BEGIN Provided data

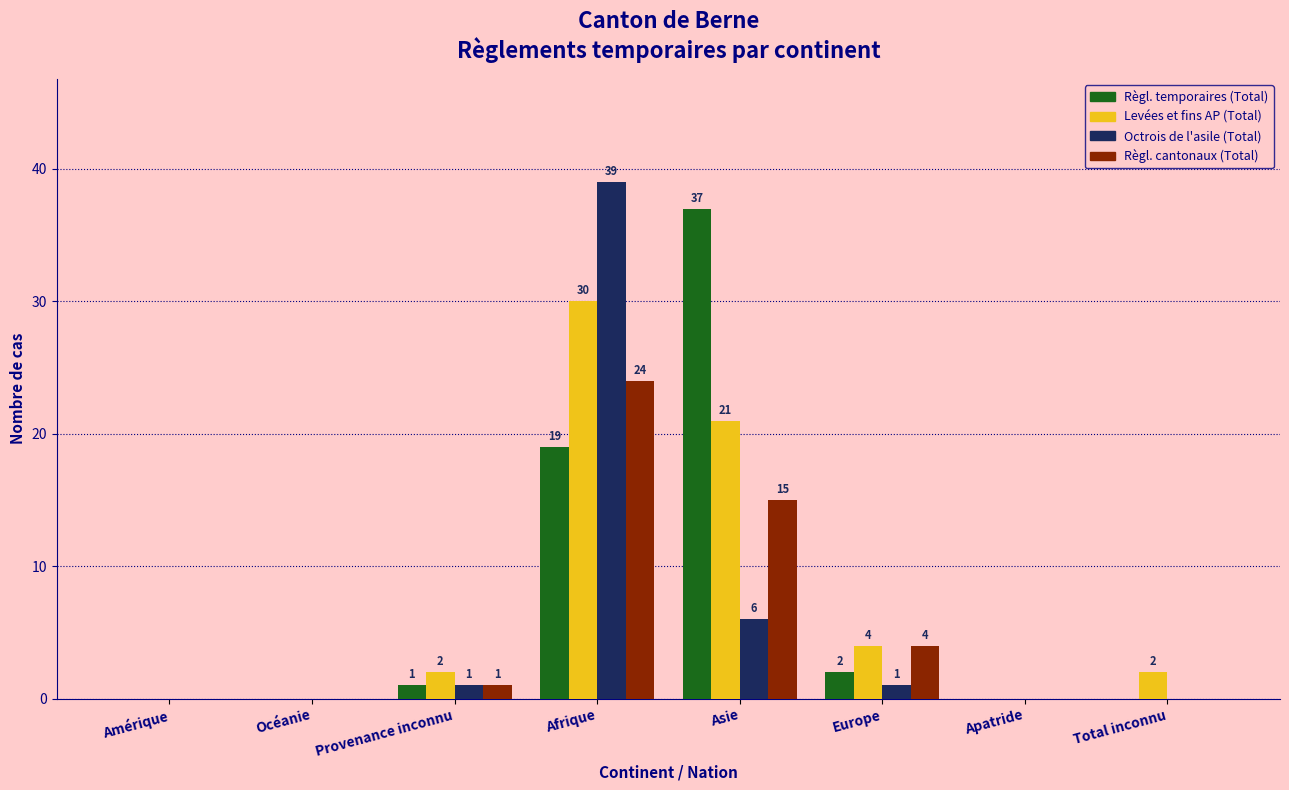

At which category is the sum across all series the highest?

Afrique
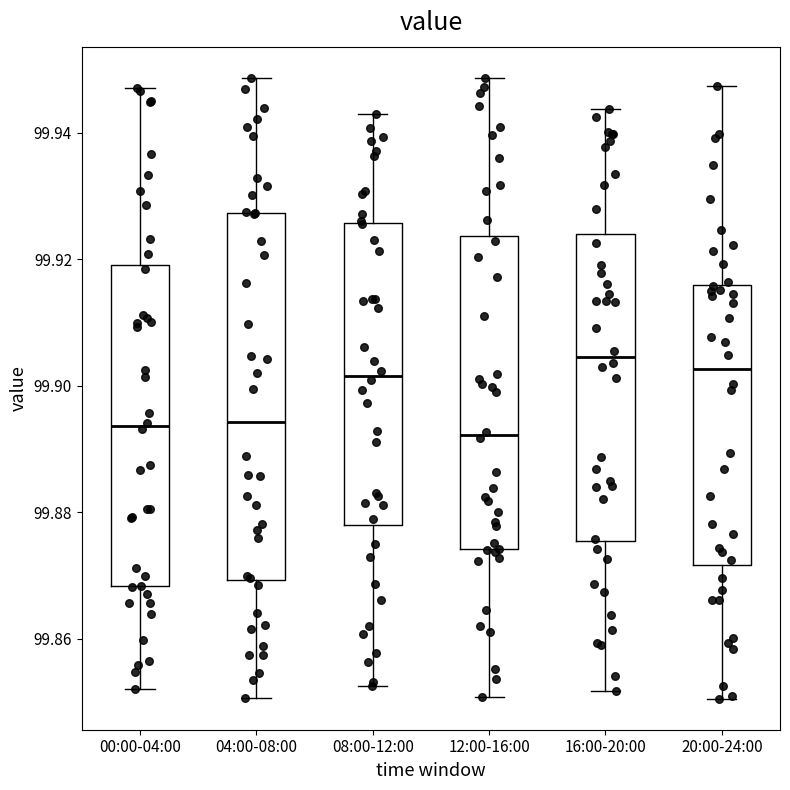

Reading left to right, transcribe this box plot: for each box, give where its median line is, the range the box spans, and where its two whiskers end, as read against the y-axis. The values are not printed on the chart, so give them approximately, as read against the axis.

00:00-04:00: median 99.894, box 99.868 to 99.920, whiskers 99.852 to 99.946
04:00-08:00: median 99.894, box 99.870 to 99.928, whiskers 99.850 to 99.948
08:00-12:00: median 99.902, box 99.878 to 99.926, whiskers 99.852 to 99.942
12:00-16:00: median 99.892, box 99.874 to 99.924, whiskers 99.850 to 99.948
16:00-20:00: median 99.904, box 99.876 to 99.924, whiskers 99.852 to 99.944
20:00-24:00: median 99.902, box 99.872 to 99.916, whiskers 99.850 to 99.948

END Provided data

Work order
Pull out each line of the items above that contains the string "whiskers". Case counts.

Finished exercise
Reading left to right, transcribe this box plot: for each box, give where its median line is, the range the box spans, and where its two whiskers end, as read against the y-axis. The values are not printed on the chart, so give them approximately, as read against the axis.
00:00-04:00: median 99.894, box 99.868 to 99.920, whiskers 99.852 to 99.946
04:00-08:00: median 99.894, box 99.870 to 99.928, whiskers 99.850 to 99.948
08:00-12:00: median 99.902, box 99.878 to 99.926, whiskers 99.852 to 99.942
12:00-16:00: median 99.892, box 99.874 to 99.924, whiskers 99.850 to 99.948
16:00-20:00: median 99.904, box 99.876 to 99.924, whiskers 99.852 to 99.944
20:00-24:00: median 99.902, box 99.872 to 99.916, whiskers 99.850 to 99.948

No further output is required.